TASK LIST -
1. List every stock market index named in the article on the Nifty Midcap 100 rally.
2. Write the next part of the article on the Nifty Midcap 100 rally, starting after its last sentence.

The Nifty Midcap 100 index has risen 1.27 per cent year-to-date. In contrast, the benchmark Nifty50 has declined 8.85 per cent, while the Nifty Smallcap 100 index has gained 4.58 per cent over the same period.
 
Earlier, on May 7, the Nifty Midcap 100 index scaled a fresh record high, crossing the 62,000-mark for the first time to touch 62,094.40, surpassing its previous peak of 61,548.
 

Valuation comfort, resilient earnings aid rally

While describing midcaps as a stock-specific universe, analysts attributed the outperformance to healthy valuation normalisation in the segment over the past few quarters.  “Valuations in the Nifty Midcap 100, which had turned relatively overheated around September 2024, have undergone healthy normalisation over the past few quarters, with the correction further amplified by Iran-related geopolitical concerns. As a result, a large part of the excess froth has been absorbed, bringing valuations closer to more reasonable levels relative to earnings growth,” said Ajit Mishra, SVP-Research, Religare Broking.

DATA EXCERPTS -
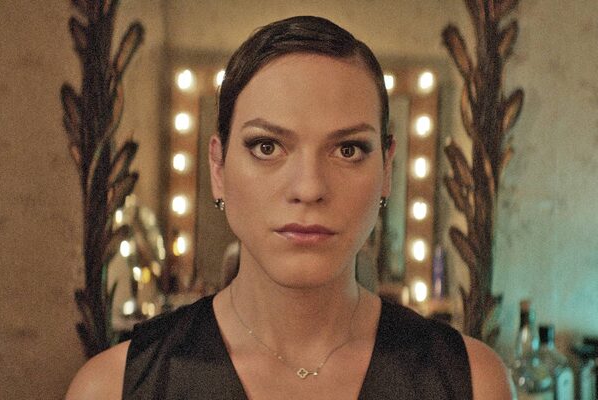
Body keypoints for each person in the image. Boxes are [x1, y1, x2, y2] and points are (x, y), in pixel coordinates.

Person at [66, 16, 513, 399]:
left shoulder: (471, 382)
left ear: (387, 169)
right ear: (218, 167)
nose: (309, 188)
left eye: (348, 150)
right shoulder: (112, 388)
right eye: (267, 146)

ANSWERS TO THE PROBLEMS -
1. Nifty Midcap 100, Nifty50, Nifty Smallcap 100

2.
 
At the same time, corporate earnings across several mid-cap segments continue to remain resilient, supported by domestic demand, capex momentum, and improving balance sheets. This, Mishra said, creates room for the broader uptrend to sustain into 2026.
 
“However, the durability of the rally will likely hinge on geopolitical stability, particularly an earlier-than-anticipated easing of the Iran situation, alongside the continuation of strong earnings delivery across the mid-cap universe,” he added.
 
Echoing similar views, Kranthi Bathini, Equity Strategist at WealthMills Securities, said the segment had earlier undergone a phase of consolidation.
 
“Typically, when headline indices underperform, mid- and small-cap stocks tend to lag as they are high-beta in nature. However, despite the broader market trend, Indian mid-caps have outperformed,” Bathini said. He added that the gains have largely been driven by stock-specific domestic growth stories.
 
“This is a highly stock-specific universe. Domestic growth stories have outperformed in India. For instance, Hitachi Energy reflects the power growth theme, while BSE is linked to the domestic financialisation story,” said Bathini.  CHECK Stock Market LIVE Updates

Hitachi Energy India, BSE lead gains

Among individual stocks, Hitachi Energy India, BSE Ltd, GE Vernova T&D India, Billionbrains Garage Ventures (Groww), and Bharat Heavy Electricals have emerged as the top gainers in the Nifty Midcap 100 universe so far in CY26.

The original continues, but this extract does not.